A ampliação da acessibilidade comunicacional não é apenas um recurso técnico: é uma ferramenta de proteção, autonomia e sobrevivência.
2. Barreiras estruturais: trabalho e educação ainda não são acessíveis
As desigualdades vividas por pessoas com deficiência se refletem em todas as esferas, especialmente na educação e no mercado de trabalho.

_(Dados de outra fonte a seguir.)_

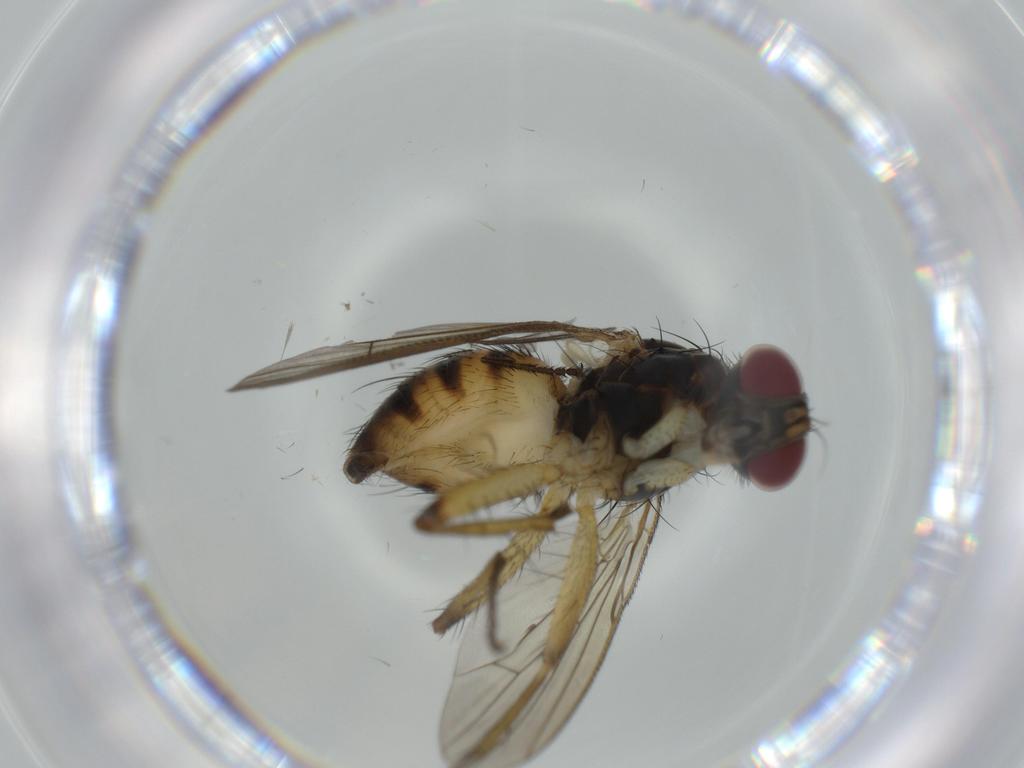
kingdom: Animalia
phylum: Arthropoda
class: Insecta
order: Diptera
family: Muscidae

O Relatório Socioeconômico da Mulher (RASEM) indica:
Educação
- Taxa de escolarização de meninas com deficiência (15 a 17 anos): 85,4%
- Taxa de escolarização de meninas sem deficiência: 92,9%
Ensino Médio na idade adequada
- Mulheres com deficiência: 59%
- Total de mulheres: 73,8%
O atraso escolar impacta diretamente a entrada no mercado profissional.
Mercado de trabalho
As mulheres com deficiência estão mais concentradas em atividades precarizadas:
- 31% trabalham por conta própria
- 28,3% no setor privado
- 18,8% no trabalho doméstico
Além disso, seus rendimentos são, em média, 33% menores do que os das demais mulheres brasileiras.
Esses dados expõem uma realidade estrutural: a deficiência não é a causa da desigualdade, a falta de acessibilidade e inclusão.

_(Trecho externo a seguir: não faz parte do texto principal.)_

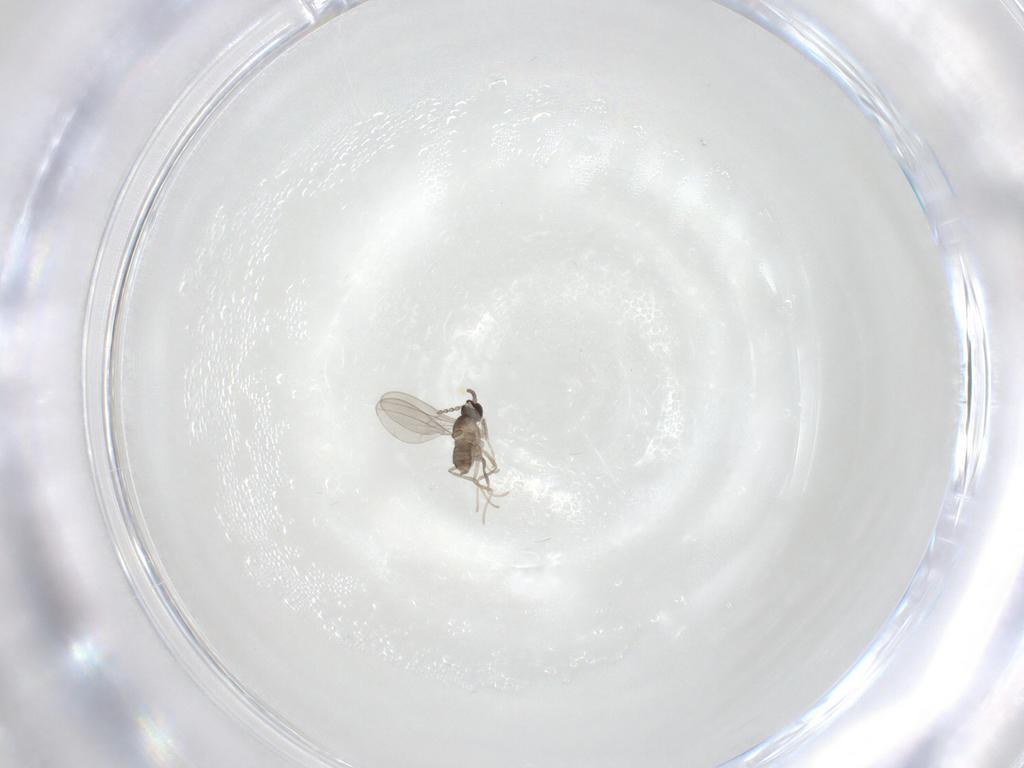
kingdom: Animalia
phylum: Arthropoda
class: Insecta
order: Diptera
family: Cecidomyiidae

3. Violência, vulnerabilidade e a importância de redes de proteção
As interseções entre deficiência, gênero e desigualdade ampliam o risco de violências.
De janeiro a outubro de 2025, o Ligue 180 registrou 4.672 denúncias de violência contra mulheres com deficiência.
Sem acessibilidade na comunicação, transporte e serviços públicos, muitas permanecem isoladas, sem conseguir denunciar, acessar direitos ou construir autonomia.
A ampliação do atendimento em Libras e do suporte especializado é um marco importante, mas ainda insuficiente.
É preciso consolidar uma rede de proteção que considere:
- vulnerabilidade econômica,
- barreiras sensoriais e motoras,
- dependência de terceiros,
- discriminação social e institucional.
4. O papel do Mês Internacional da Pessoa com Deficiência na construção de uma sociedade inclusiva
O mês de dezembro é mais do que um período de comemoração: é um convite à reflexão e ao compromisso.
A ONU define o dia 3 de dezembro como um momento para mobilizar governos, empresas e cidadãos para:
✔ Garantir acessibilidade universal
✔ Promover igualdade de oportunidades
✔ Construir políticas públicas baseadas em dados
✔ Combater preconceitos e capacitismo
✔ Estimular o protagonismo das pessoas com deficiência
No Brasil, a data integra os 21 Dias de Ativismo pelo Fim da Violência contra as Mulheres e do Racismo, fortalecendo o diálogo sobre direitos humanos.
A pauta da deficiência não deve ser restrita ao mês de dezembro: ela é permanente e atravessa todas as áreas, educação, saúde, segurança, mobilidade urbana, cultura e trabalho.
O Mês Internacional da Pessoa com Deficiência é um lembrete global de que inclusão não é gentileza, é responsabilidade social.
Reconhecer a diversidade humana e eliminar barreiras estruturais é essencial para construir um país mais justo, acessível e igualitário.
Promover direitos, ampliar a acessibilidade e combater desigualdades é tarefa de todos: famílias, profissionais, organizações, poder público e sociedade.